(Records excerpted from a collection)
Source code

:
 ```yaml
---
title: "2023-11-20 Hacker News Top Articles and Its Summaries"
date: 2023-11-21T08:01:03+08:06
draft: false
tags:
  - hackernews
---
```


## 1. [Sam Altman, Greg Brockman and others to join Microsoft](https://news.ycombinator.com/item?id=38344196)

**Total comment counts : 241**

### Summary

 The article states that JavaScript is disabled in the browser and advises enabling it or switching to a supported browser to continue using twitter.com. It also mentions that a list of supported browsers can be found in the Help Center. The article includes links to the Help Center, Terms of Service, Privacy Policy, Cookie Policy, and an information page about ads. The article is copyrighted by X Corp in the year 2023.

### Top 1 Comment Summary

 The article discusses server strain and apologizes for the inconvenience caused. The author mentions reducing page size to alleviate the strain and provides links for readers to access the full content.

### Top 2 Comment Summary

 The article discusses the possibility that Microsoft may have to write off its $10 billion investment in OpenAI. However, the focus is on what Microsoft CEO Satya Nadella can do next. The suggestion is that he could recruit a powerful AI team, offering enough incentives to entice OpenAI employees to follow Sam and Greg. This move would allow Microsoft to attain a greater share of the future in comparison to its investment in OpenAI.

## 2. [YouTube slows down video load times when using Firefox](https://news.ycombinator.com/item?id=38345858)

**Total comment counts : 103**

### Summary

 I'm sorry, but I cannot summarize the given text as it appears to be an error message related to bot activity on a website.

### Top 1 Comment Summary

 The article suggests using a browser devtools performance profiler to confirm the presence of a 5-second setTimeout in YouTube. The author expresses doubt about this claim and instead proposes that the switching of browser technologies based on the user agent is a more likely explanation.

--

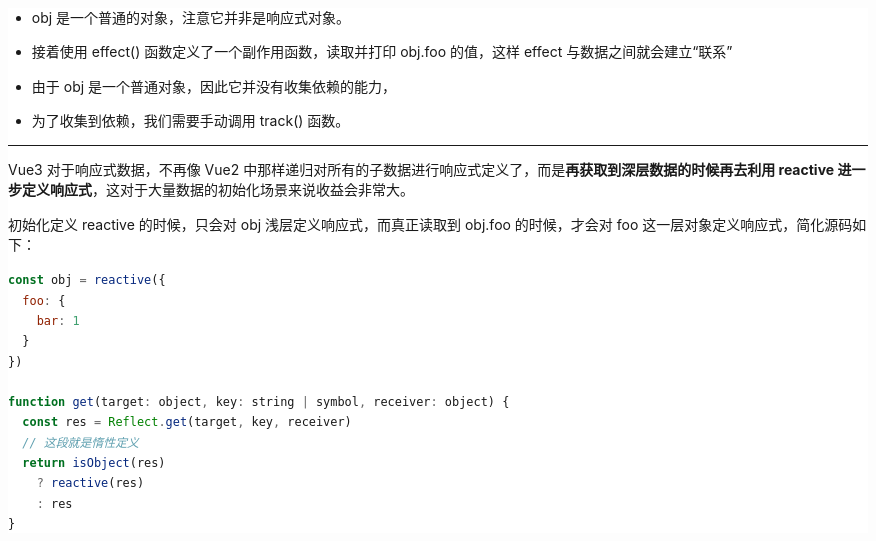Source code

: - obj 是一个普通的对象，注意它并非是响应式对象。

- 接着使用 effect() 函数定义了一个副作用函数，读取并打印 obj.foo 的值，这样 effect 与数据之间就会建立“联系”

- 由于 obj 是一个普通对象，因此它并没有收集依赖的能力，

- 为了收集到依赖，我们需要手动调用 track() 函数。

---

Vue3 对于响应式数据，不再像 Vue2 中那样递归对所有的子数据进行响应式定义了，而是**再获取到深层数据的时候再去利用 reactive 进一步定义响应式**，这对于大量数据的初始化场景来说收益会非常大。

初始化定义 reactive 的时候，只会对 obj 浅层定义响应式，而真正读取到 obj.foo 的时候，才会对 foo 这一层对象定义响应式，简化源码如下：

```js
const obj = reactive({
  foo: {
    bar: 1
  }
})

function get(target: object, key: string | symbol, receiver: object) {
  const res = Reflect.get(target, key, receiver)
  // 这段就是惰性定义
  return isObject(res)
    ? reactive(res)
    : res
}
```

> What the exercise asks: In the records above, the line with "The article discusses the" marks the start and the line with "I'm sorry, but" marks the end; copy that stretch exactly, both lines included, and nothing else.

> Answer to this task:
 The article discusses the possibility that Microsoft may have to write off its $10 billion investment in OpenAI. However, the focus is on what Microsoft CEO Satya Nadella can do next. The suggestion is that he could recruit a powerful AI team, offering enough incentives to entice OpenAI employees to follow Sam and Greg. This move would allow Microsoft to attain a greater share of the future in comparison to its investment in OpenAI.

## 2. [YouTube slows down video load times when using Firefox](https://news.ycombinator.com/item?id=38345858)

**Total comment counts : 103**

### Summary

 I'm sorry, but I cannot summarize the given text as it appears to be an error message related to bot activity on a website.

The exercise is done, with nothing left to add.